• _TASK STATEMENT_: Pull out every line in the items below that contains the word "What", and copy each one in full.

• _SUPPLIED DATA_:
-- Opening Marker --

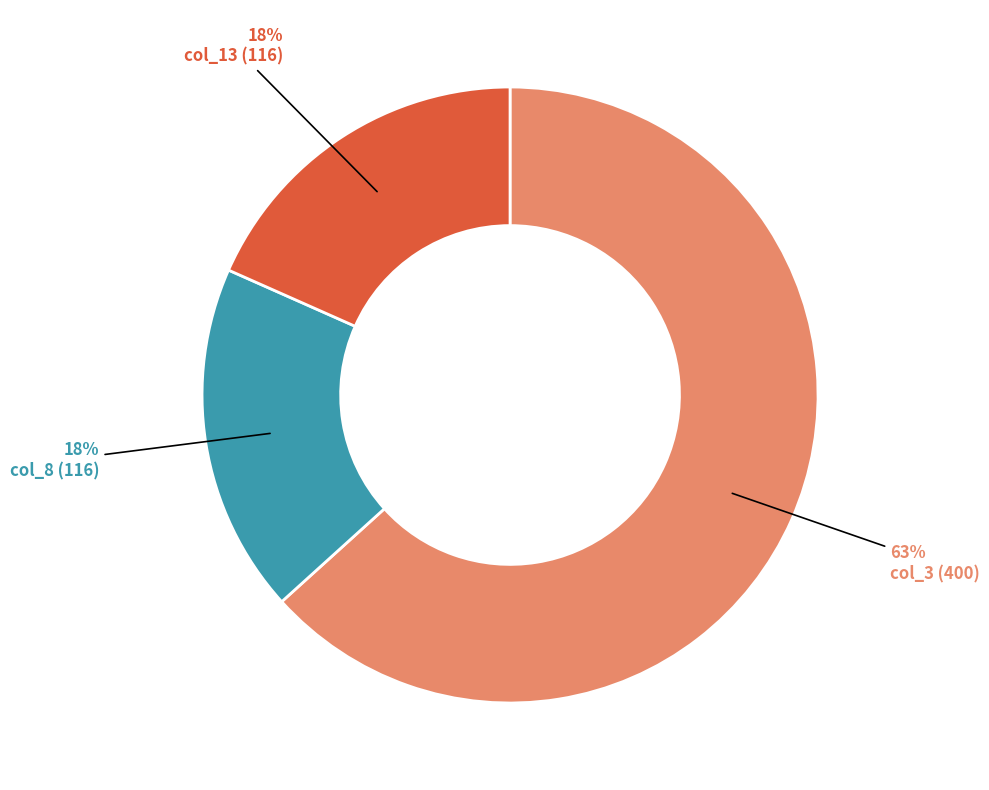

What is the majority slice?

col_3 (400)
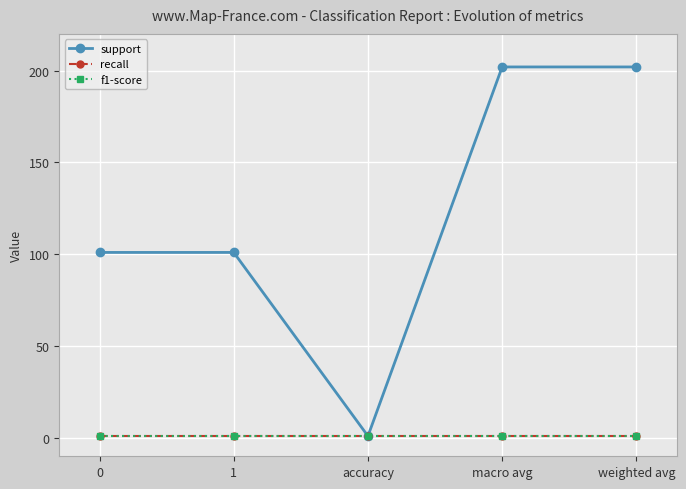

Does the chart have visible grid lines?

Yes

-- Closing Marker --
-- Opening Marker --

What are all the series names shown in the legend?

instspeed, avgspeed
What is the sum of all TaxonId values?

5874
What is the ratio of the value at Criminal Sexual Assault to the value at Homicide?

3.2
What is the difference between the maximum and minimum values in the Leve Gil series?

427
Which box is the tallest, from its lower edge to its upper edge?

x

-- Closing Marker --

• _TASK RESPONSE_:
What is the majority slice?
What are all the series names shown in the legend?
What is the sum of all TaxonId values?
What is the ratio of the value at Criminal Sexual Assault to the value at Homicide?
What is the difference between the maximum and minimum values in the Leve Gil series?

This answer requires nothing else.